About this time of the year in 1973 (since that year’s come up), I was an anxious but very blessed person. Blessed with money, a fine house, a beautiful wife, lot’s of play, and a great young son. We had plenty of friends and the Vikings of the Purple People Eaters were challenging for the Super Bowl. Youth, health, wealth, and a winning team. Not bad.

When I complain about writing 2000, I am not thinking about my joy in past times. But, it’s a shame that I must cross out the 19 of 19__ on one set of checks and write in 20 above it. Oh, well.

Two thousand isn’t that bad. I’ve got nothing significant to grouse about. Aches and pains, yes; declining physical performance on multiple fronts, yes. But, pretty good health, friends, sufficient income, decent, not very taxing, work, great children and a good relationship with them, some free time, a loving wife, and an engaging avocation. America is prosperous and the country can tolerate an undecided election without violence and without going to pieces.

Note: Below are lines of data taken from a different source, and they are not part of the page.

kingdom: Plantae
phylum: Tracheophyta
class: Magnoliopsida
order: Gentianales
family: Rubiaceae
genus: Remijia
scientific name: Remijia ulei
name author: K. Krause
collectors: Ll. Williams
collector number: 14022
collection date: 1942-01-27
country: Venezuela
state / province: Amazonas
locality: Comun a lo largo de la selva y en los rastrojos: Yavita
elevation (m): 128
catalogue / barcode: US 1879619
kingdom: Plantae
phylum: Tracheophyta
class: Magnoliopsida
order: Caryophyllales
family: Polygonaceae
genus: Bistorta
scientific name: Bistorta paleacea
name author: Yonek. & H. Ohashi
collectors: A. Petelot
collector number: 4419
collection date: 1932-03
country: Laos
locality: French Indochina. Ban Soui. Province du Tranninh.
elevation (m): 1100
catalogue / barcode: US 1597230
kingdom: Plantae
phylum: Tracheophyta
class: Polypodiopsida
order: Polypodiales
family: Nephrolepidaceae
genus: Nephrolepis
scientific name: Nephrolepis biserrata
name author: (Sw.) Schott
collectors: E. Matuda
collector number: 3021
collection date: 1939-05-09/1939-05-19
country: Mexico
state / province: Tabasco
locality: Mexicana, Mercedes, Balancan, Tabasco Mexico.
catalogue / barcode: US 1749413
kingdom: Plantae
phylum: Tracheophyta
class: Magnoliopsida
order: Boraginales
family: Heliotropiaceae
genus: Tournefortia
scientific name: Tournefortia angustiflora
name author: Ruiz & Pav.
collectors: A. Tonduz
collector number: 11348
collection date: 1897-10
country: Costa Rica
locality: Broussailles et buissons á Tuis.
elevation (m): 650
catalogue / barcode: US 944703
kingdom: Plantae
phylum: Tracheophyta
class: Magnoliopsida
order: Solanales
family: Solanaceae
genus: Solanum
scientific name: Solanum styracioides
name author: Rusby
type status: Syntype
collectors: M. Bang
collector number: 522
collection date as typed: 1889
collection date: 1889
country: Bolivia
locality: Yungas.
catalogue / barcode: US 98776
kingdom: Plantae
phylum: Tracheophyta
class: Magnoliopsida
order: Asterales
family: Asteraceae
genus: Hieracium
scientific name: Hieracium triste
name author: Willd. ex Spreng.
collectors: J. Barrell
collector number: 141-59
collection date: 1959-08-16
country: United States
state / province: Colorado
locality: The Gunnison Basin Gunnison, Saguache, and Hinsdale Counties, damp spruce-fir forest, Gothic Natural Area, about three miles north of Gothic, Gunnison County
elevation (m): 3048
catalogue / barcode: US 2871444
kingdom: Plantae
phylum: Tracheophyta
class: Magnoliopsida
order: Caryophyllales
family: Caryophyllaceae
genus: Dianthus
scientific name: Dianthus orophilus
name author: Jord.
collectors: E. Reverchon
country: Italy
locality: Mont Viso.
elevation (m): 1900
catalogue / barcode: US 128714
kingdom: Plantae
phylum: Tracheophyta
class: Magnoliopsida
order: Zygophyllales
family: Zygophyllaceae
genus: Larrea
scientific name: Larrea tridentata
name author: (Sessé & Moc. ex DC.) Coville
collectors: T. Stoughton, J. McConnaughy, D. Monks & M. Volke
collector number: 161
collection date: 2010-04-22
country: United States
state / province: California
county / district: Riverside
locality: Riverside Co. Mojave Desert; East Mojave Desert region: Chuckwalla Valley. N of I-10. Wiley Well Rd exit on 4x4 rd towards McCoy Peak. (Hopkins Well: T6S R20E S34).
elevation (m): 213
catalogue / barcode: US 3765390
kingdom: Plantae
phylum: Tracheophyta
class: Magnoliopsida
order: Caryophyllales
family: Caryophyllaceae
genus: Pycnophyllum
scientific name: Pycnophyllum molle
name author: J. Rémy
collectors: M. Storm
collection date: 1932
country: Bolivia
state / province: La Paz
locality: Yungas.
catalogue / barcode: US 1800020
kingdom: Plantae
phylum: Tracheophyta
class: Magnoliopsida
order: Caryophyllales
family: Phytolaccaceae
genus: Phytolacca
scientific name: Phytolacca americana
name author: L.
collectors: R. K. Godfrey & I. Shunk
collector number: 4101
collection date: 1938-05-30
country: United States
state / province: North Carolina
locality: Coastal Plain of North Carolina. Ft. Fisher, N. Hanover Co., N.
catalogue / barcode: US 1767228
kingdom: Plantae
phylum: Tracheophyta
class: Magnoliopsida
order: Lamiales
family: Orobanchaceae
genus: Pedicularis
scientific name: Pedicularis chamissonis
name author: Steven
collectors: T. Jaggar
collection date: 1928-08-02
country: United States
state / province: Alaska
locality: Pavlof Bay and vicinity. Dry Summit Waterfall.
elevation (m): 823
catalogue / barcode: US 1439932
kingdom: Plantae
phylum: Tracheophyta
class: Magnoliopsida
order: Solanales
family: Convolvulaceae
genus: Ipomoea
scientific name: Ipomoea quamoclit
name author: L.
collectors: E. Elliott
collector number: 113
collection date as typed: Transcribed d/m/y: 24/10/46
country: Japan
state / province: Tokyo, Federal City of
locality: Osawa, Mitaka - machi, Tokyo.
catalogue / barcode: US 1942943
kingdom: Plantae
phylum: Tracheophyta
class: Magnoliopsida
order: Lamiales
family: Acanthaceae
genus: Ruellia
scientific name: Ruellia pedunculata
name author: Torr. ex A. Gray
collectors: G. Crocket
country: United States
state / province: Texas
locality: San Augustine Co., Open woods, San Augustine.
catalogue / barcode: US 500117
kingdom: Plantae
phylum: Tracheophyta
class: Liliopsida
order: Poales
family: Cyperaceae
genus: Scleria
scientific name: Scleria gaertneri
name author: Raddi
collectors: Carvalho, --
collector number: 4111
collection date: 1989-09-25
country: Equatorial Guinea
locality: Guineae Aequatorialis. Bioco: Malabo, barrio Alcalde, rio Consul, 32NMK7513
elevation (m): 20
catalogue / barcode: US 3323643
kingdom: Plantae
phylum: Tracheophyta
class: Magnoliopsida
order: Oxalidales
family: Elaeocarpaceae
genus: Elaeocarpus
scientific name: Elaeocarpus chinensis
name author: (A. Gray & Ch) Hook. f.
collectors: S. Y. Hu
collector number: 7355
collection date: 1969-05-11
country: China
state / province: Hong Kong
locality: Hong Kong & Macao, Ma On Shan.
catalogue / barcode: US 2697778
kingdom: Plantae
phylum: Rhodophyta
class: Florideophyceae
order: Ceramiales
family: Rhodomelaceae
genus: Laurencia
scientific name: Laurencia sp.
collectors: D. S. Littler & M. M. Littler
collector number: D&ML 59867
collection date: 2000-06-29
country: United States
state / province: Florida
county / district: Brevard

For billions of people, though, the world is pretty rough. It’s not rough for me but I don’t like that there are those billions of people for whom it is rough. I don’t like that the roughness of life in other parts of the world and even in this country, threatens me. I don’t like that corporations are so powerful and that the value of making money within this corporate system seems to be regarded as the most reliable measure of practicality and as the surest ground for ethical rightness. Many seem to think, given the ambiguities of life, that the "bottom line" is the only realistic guide for personal and social direction.

I don’t like it when people bad mouth taxes which are some of my best spent money. I get streets, parks, schools, fire, and police for the expenditure to mention just a few benefits. I don’t like the opinion that private wealth is more important and more valuable than commonwealth. I don’t like to write 2000.

But, in spite of this, I watch snowflakes fall as I sit in peace, looking out, listening to Christmas music. I am indeed blessed.

Penrod says that, in thinking about him, one should think first of Booth Tarkington's Penrod, the boy writer, and then of the mighty pen of Martin Luther with its power like unto the rod of Aaron.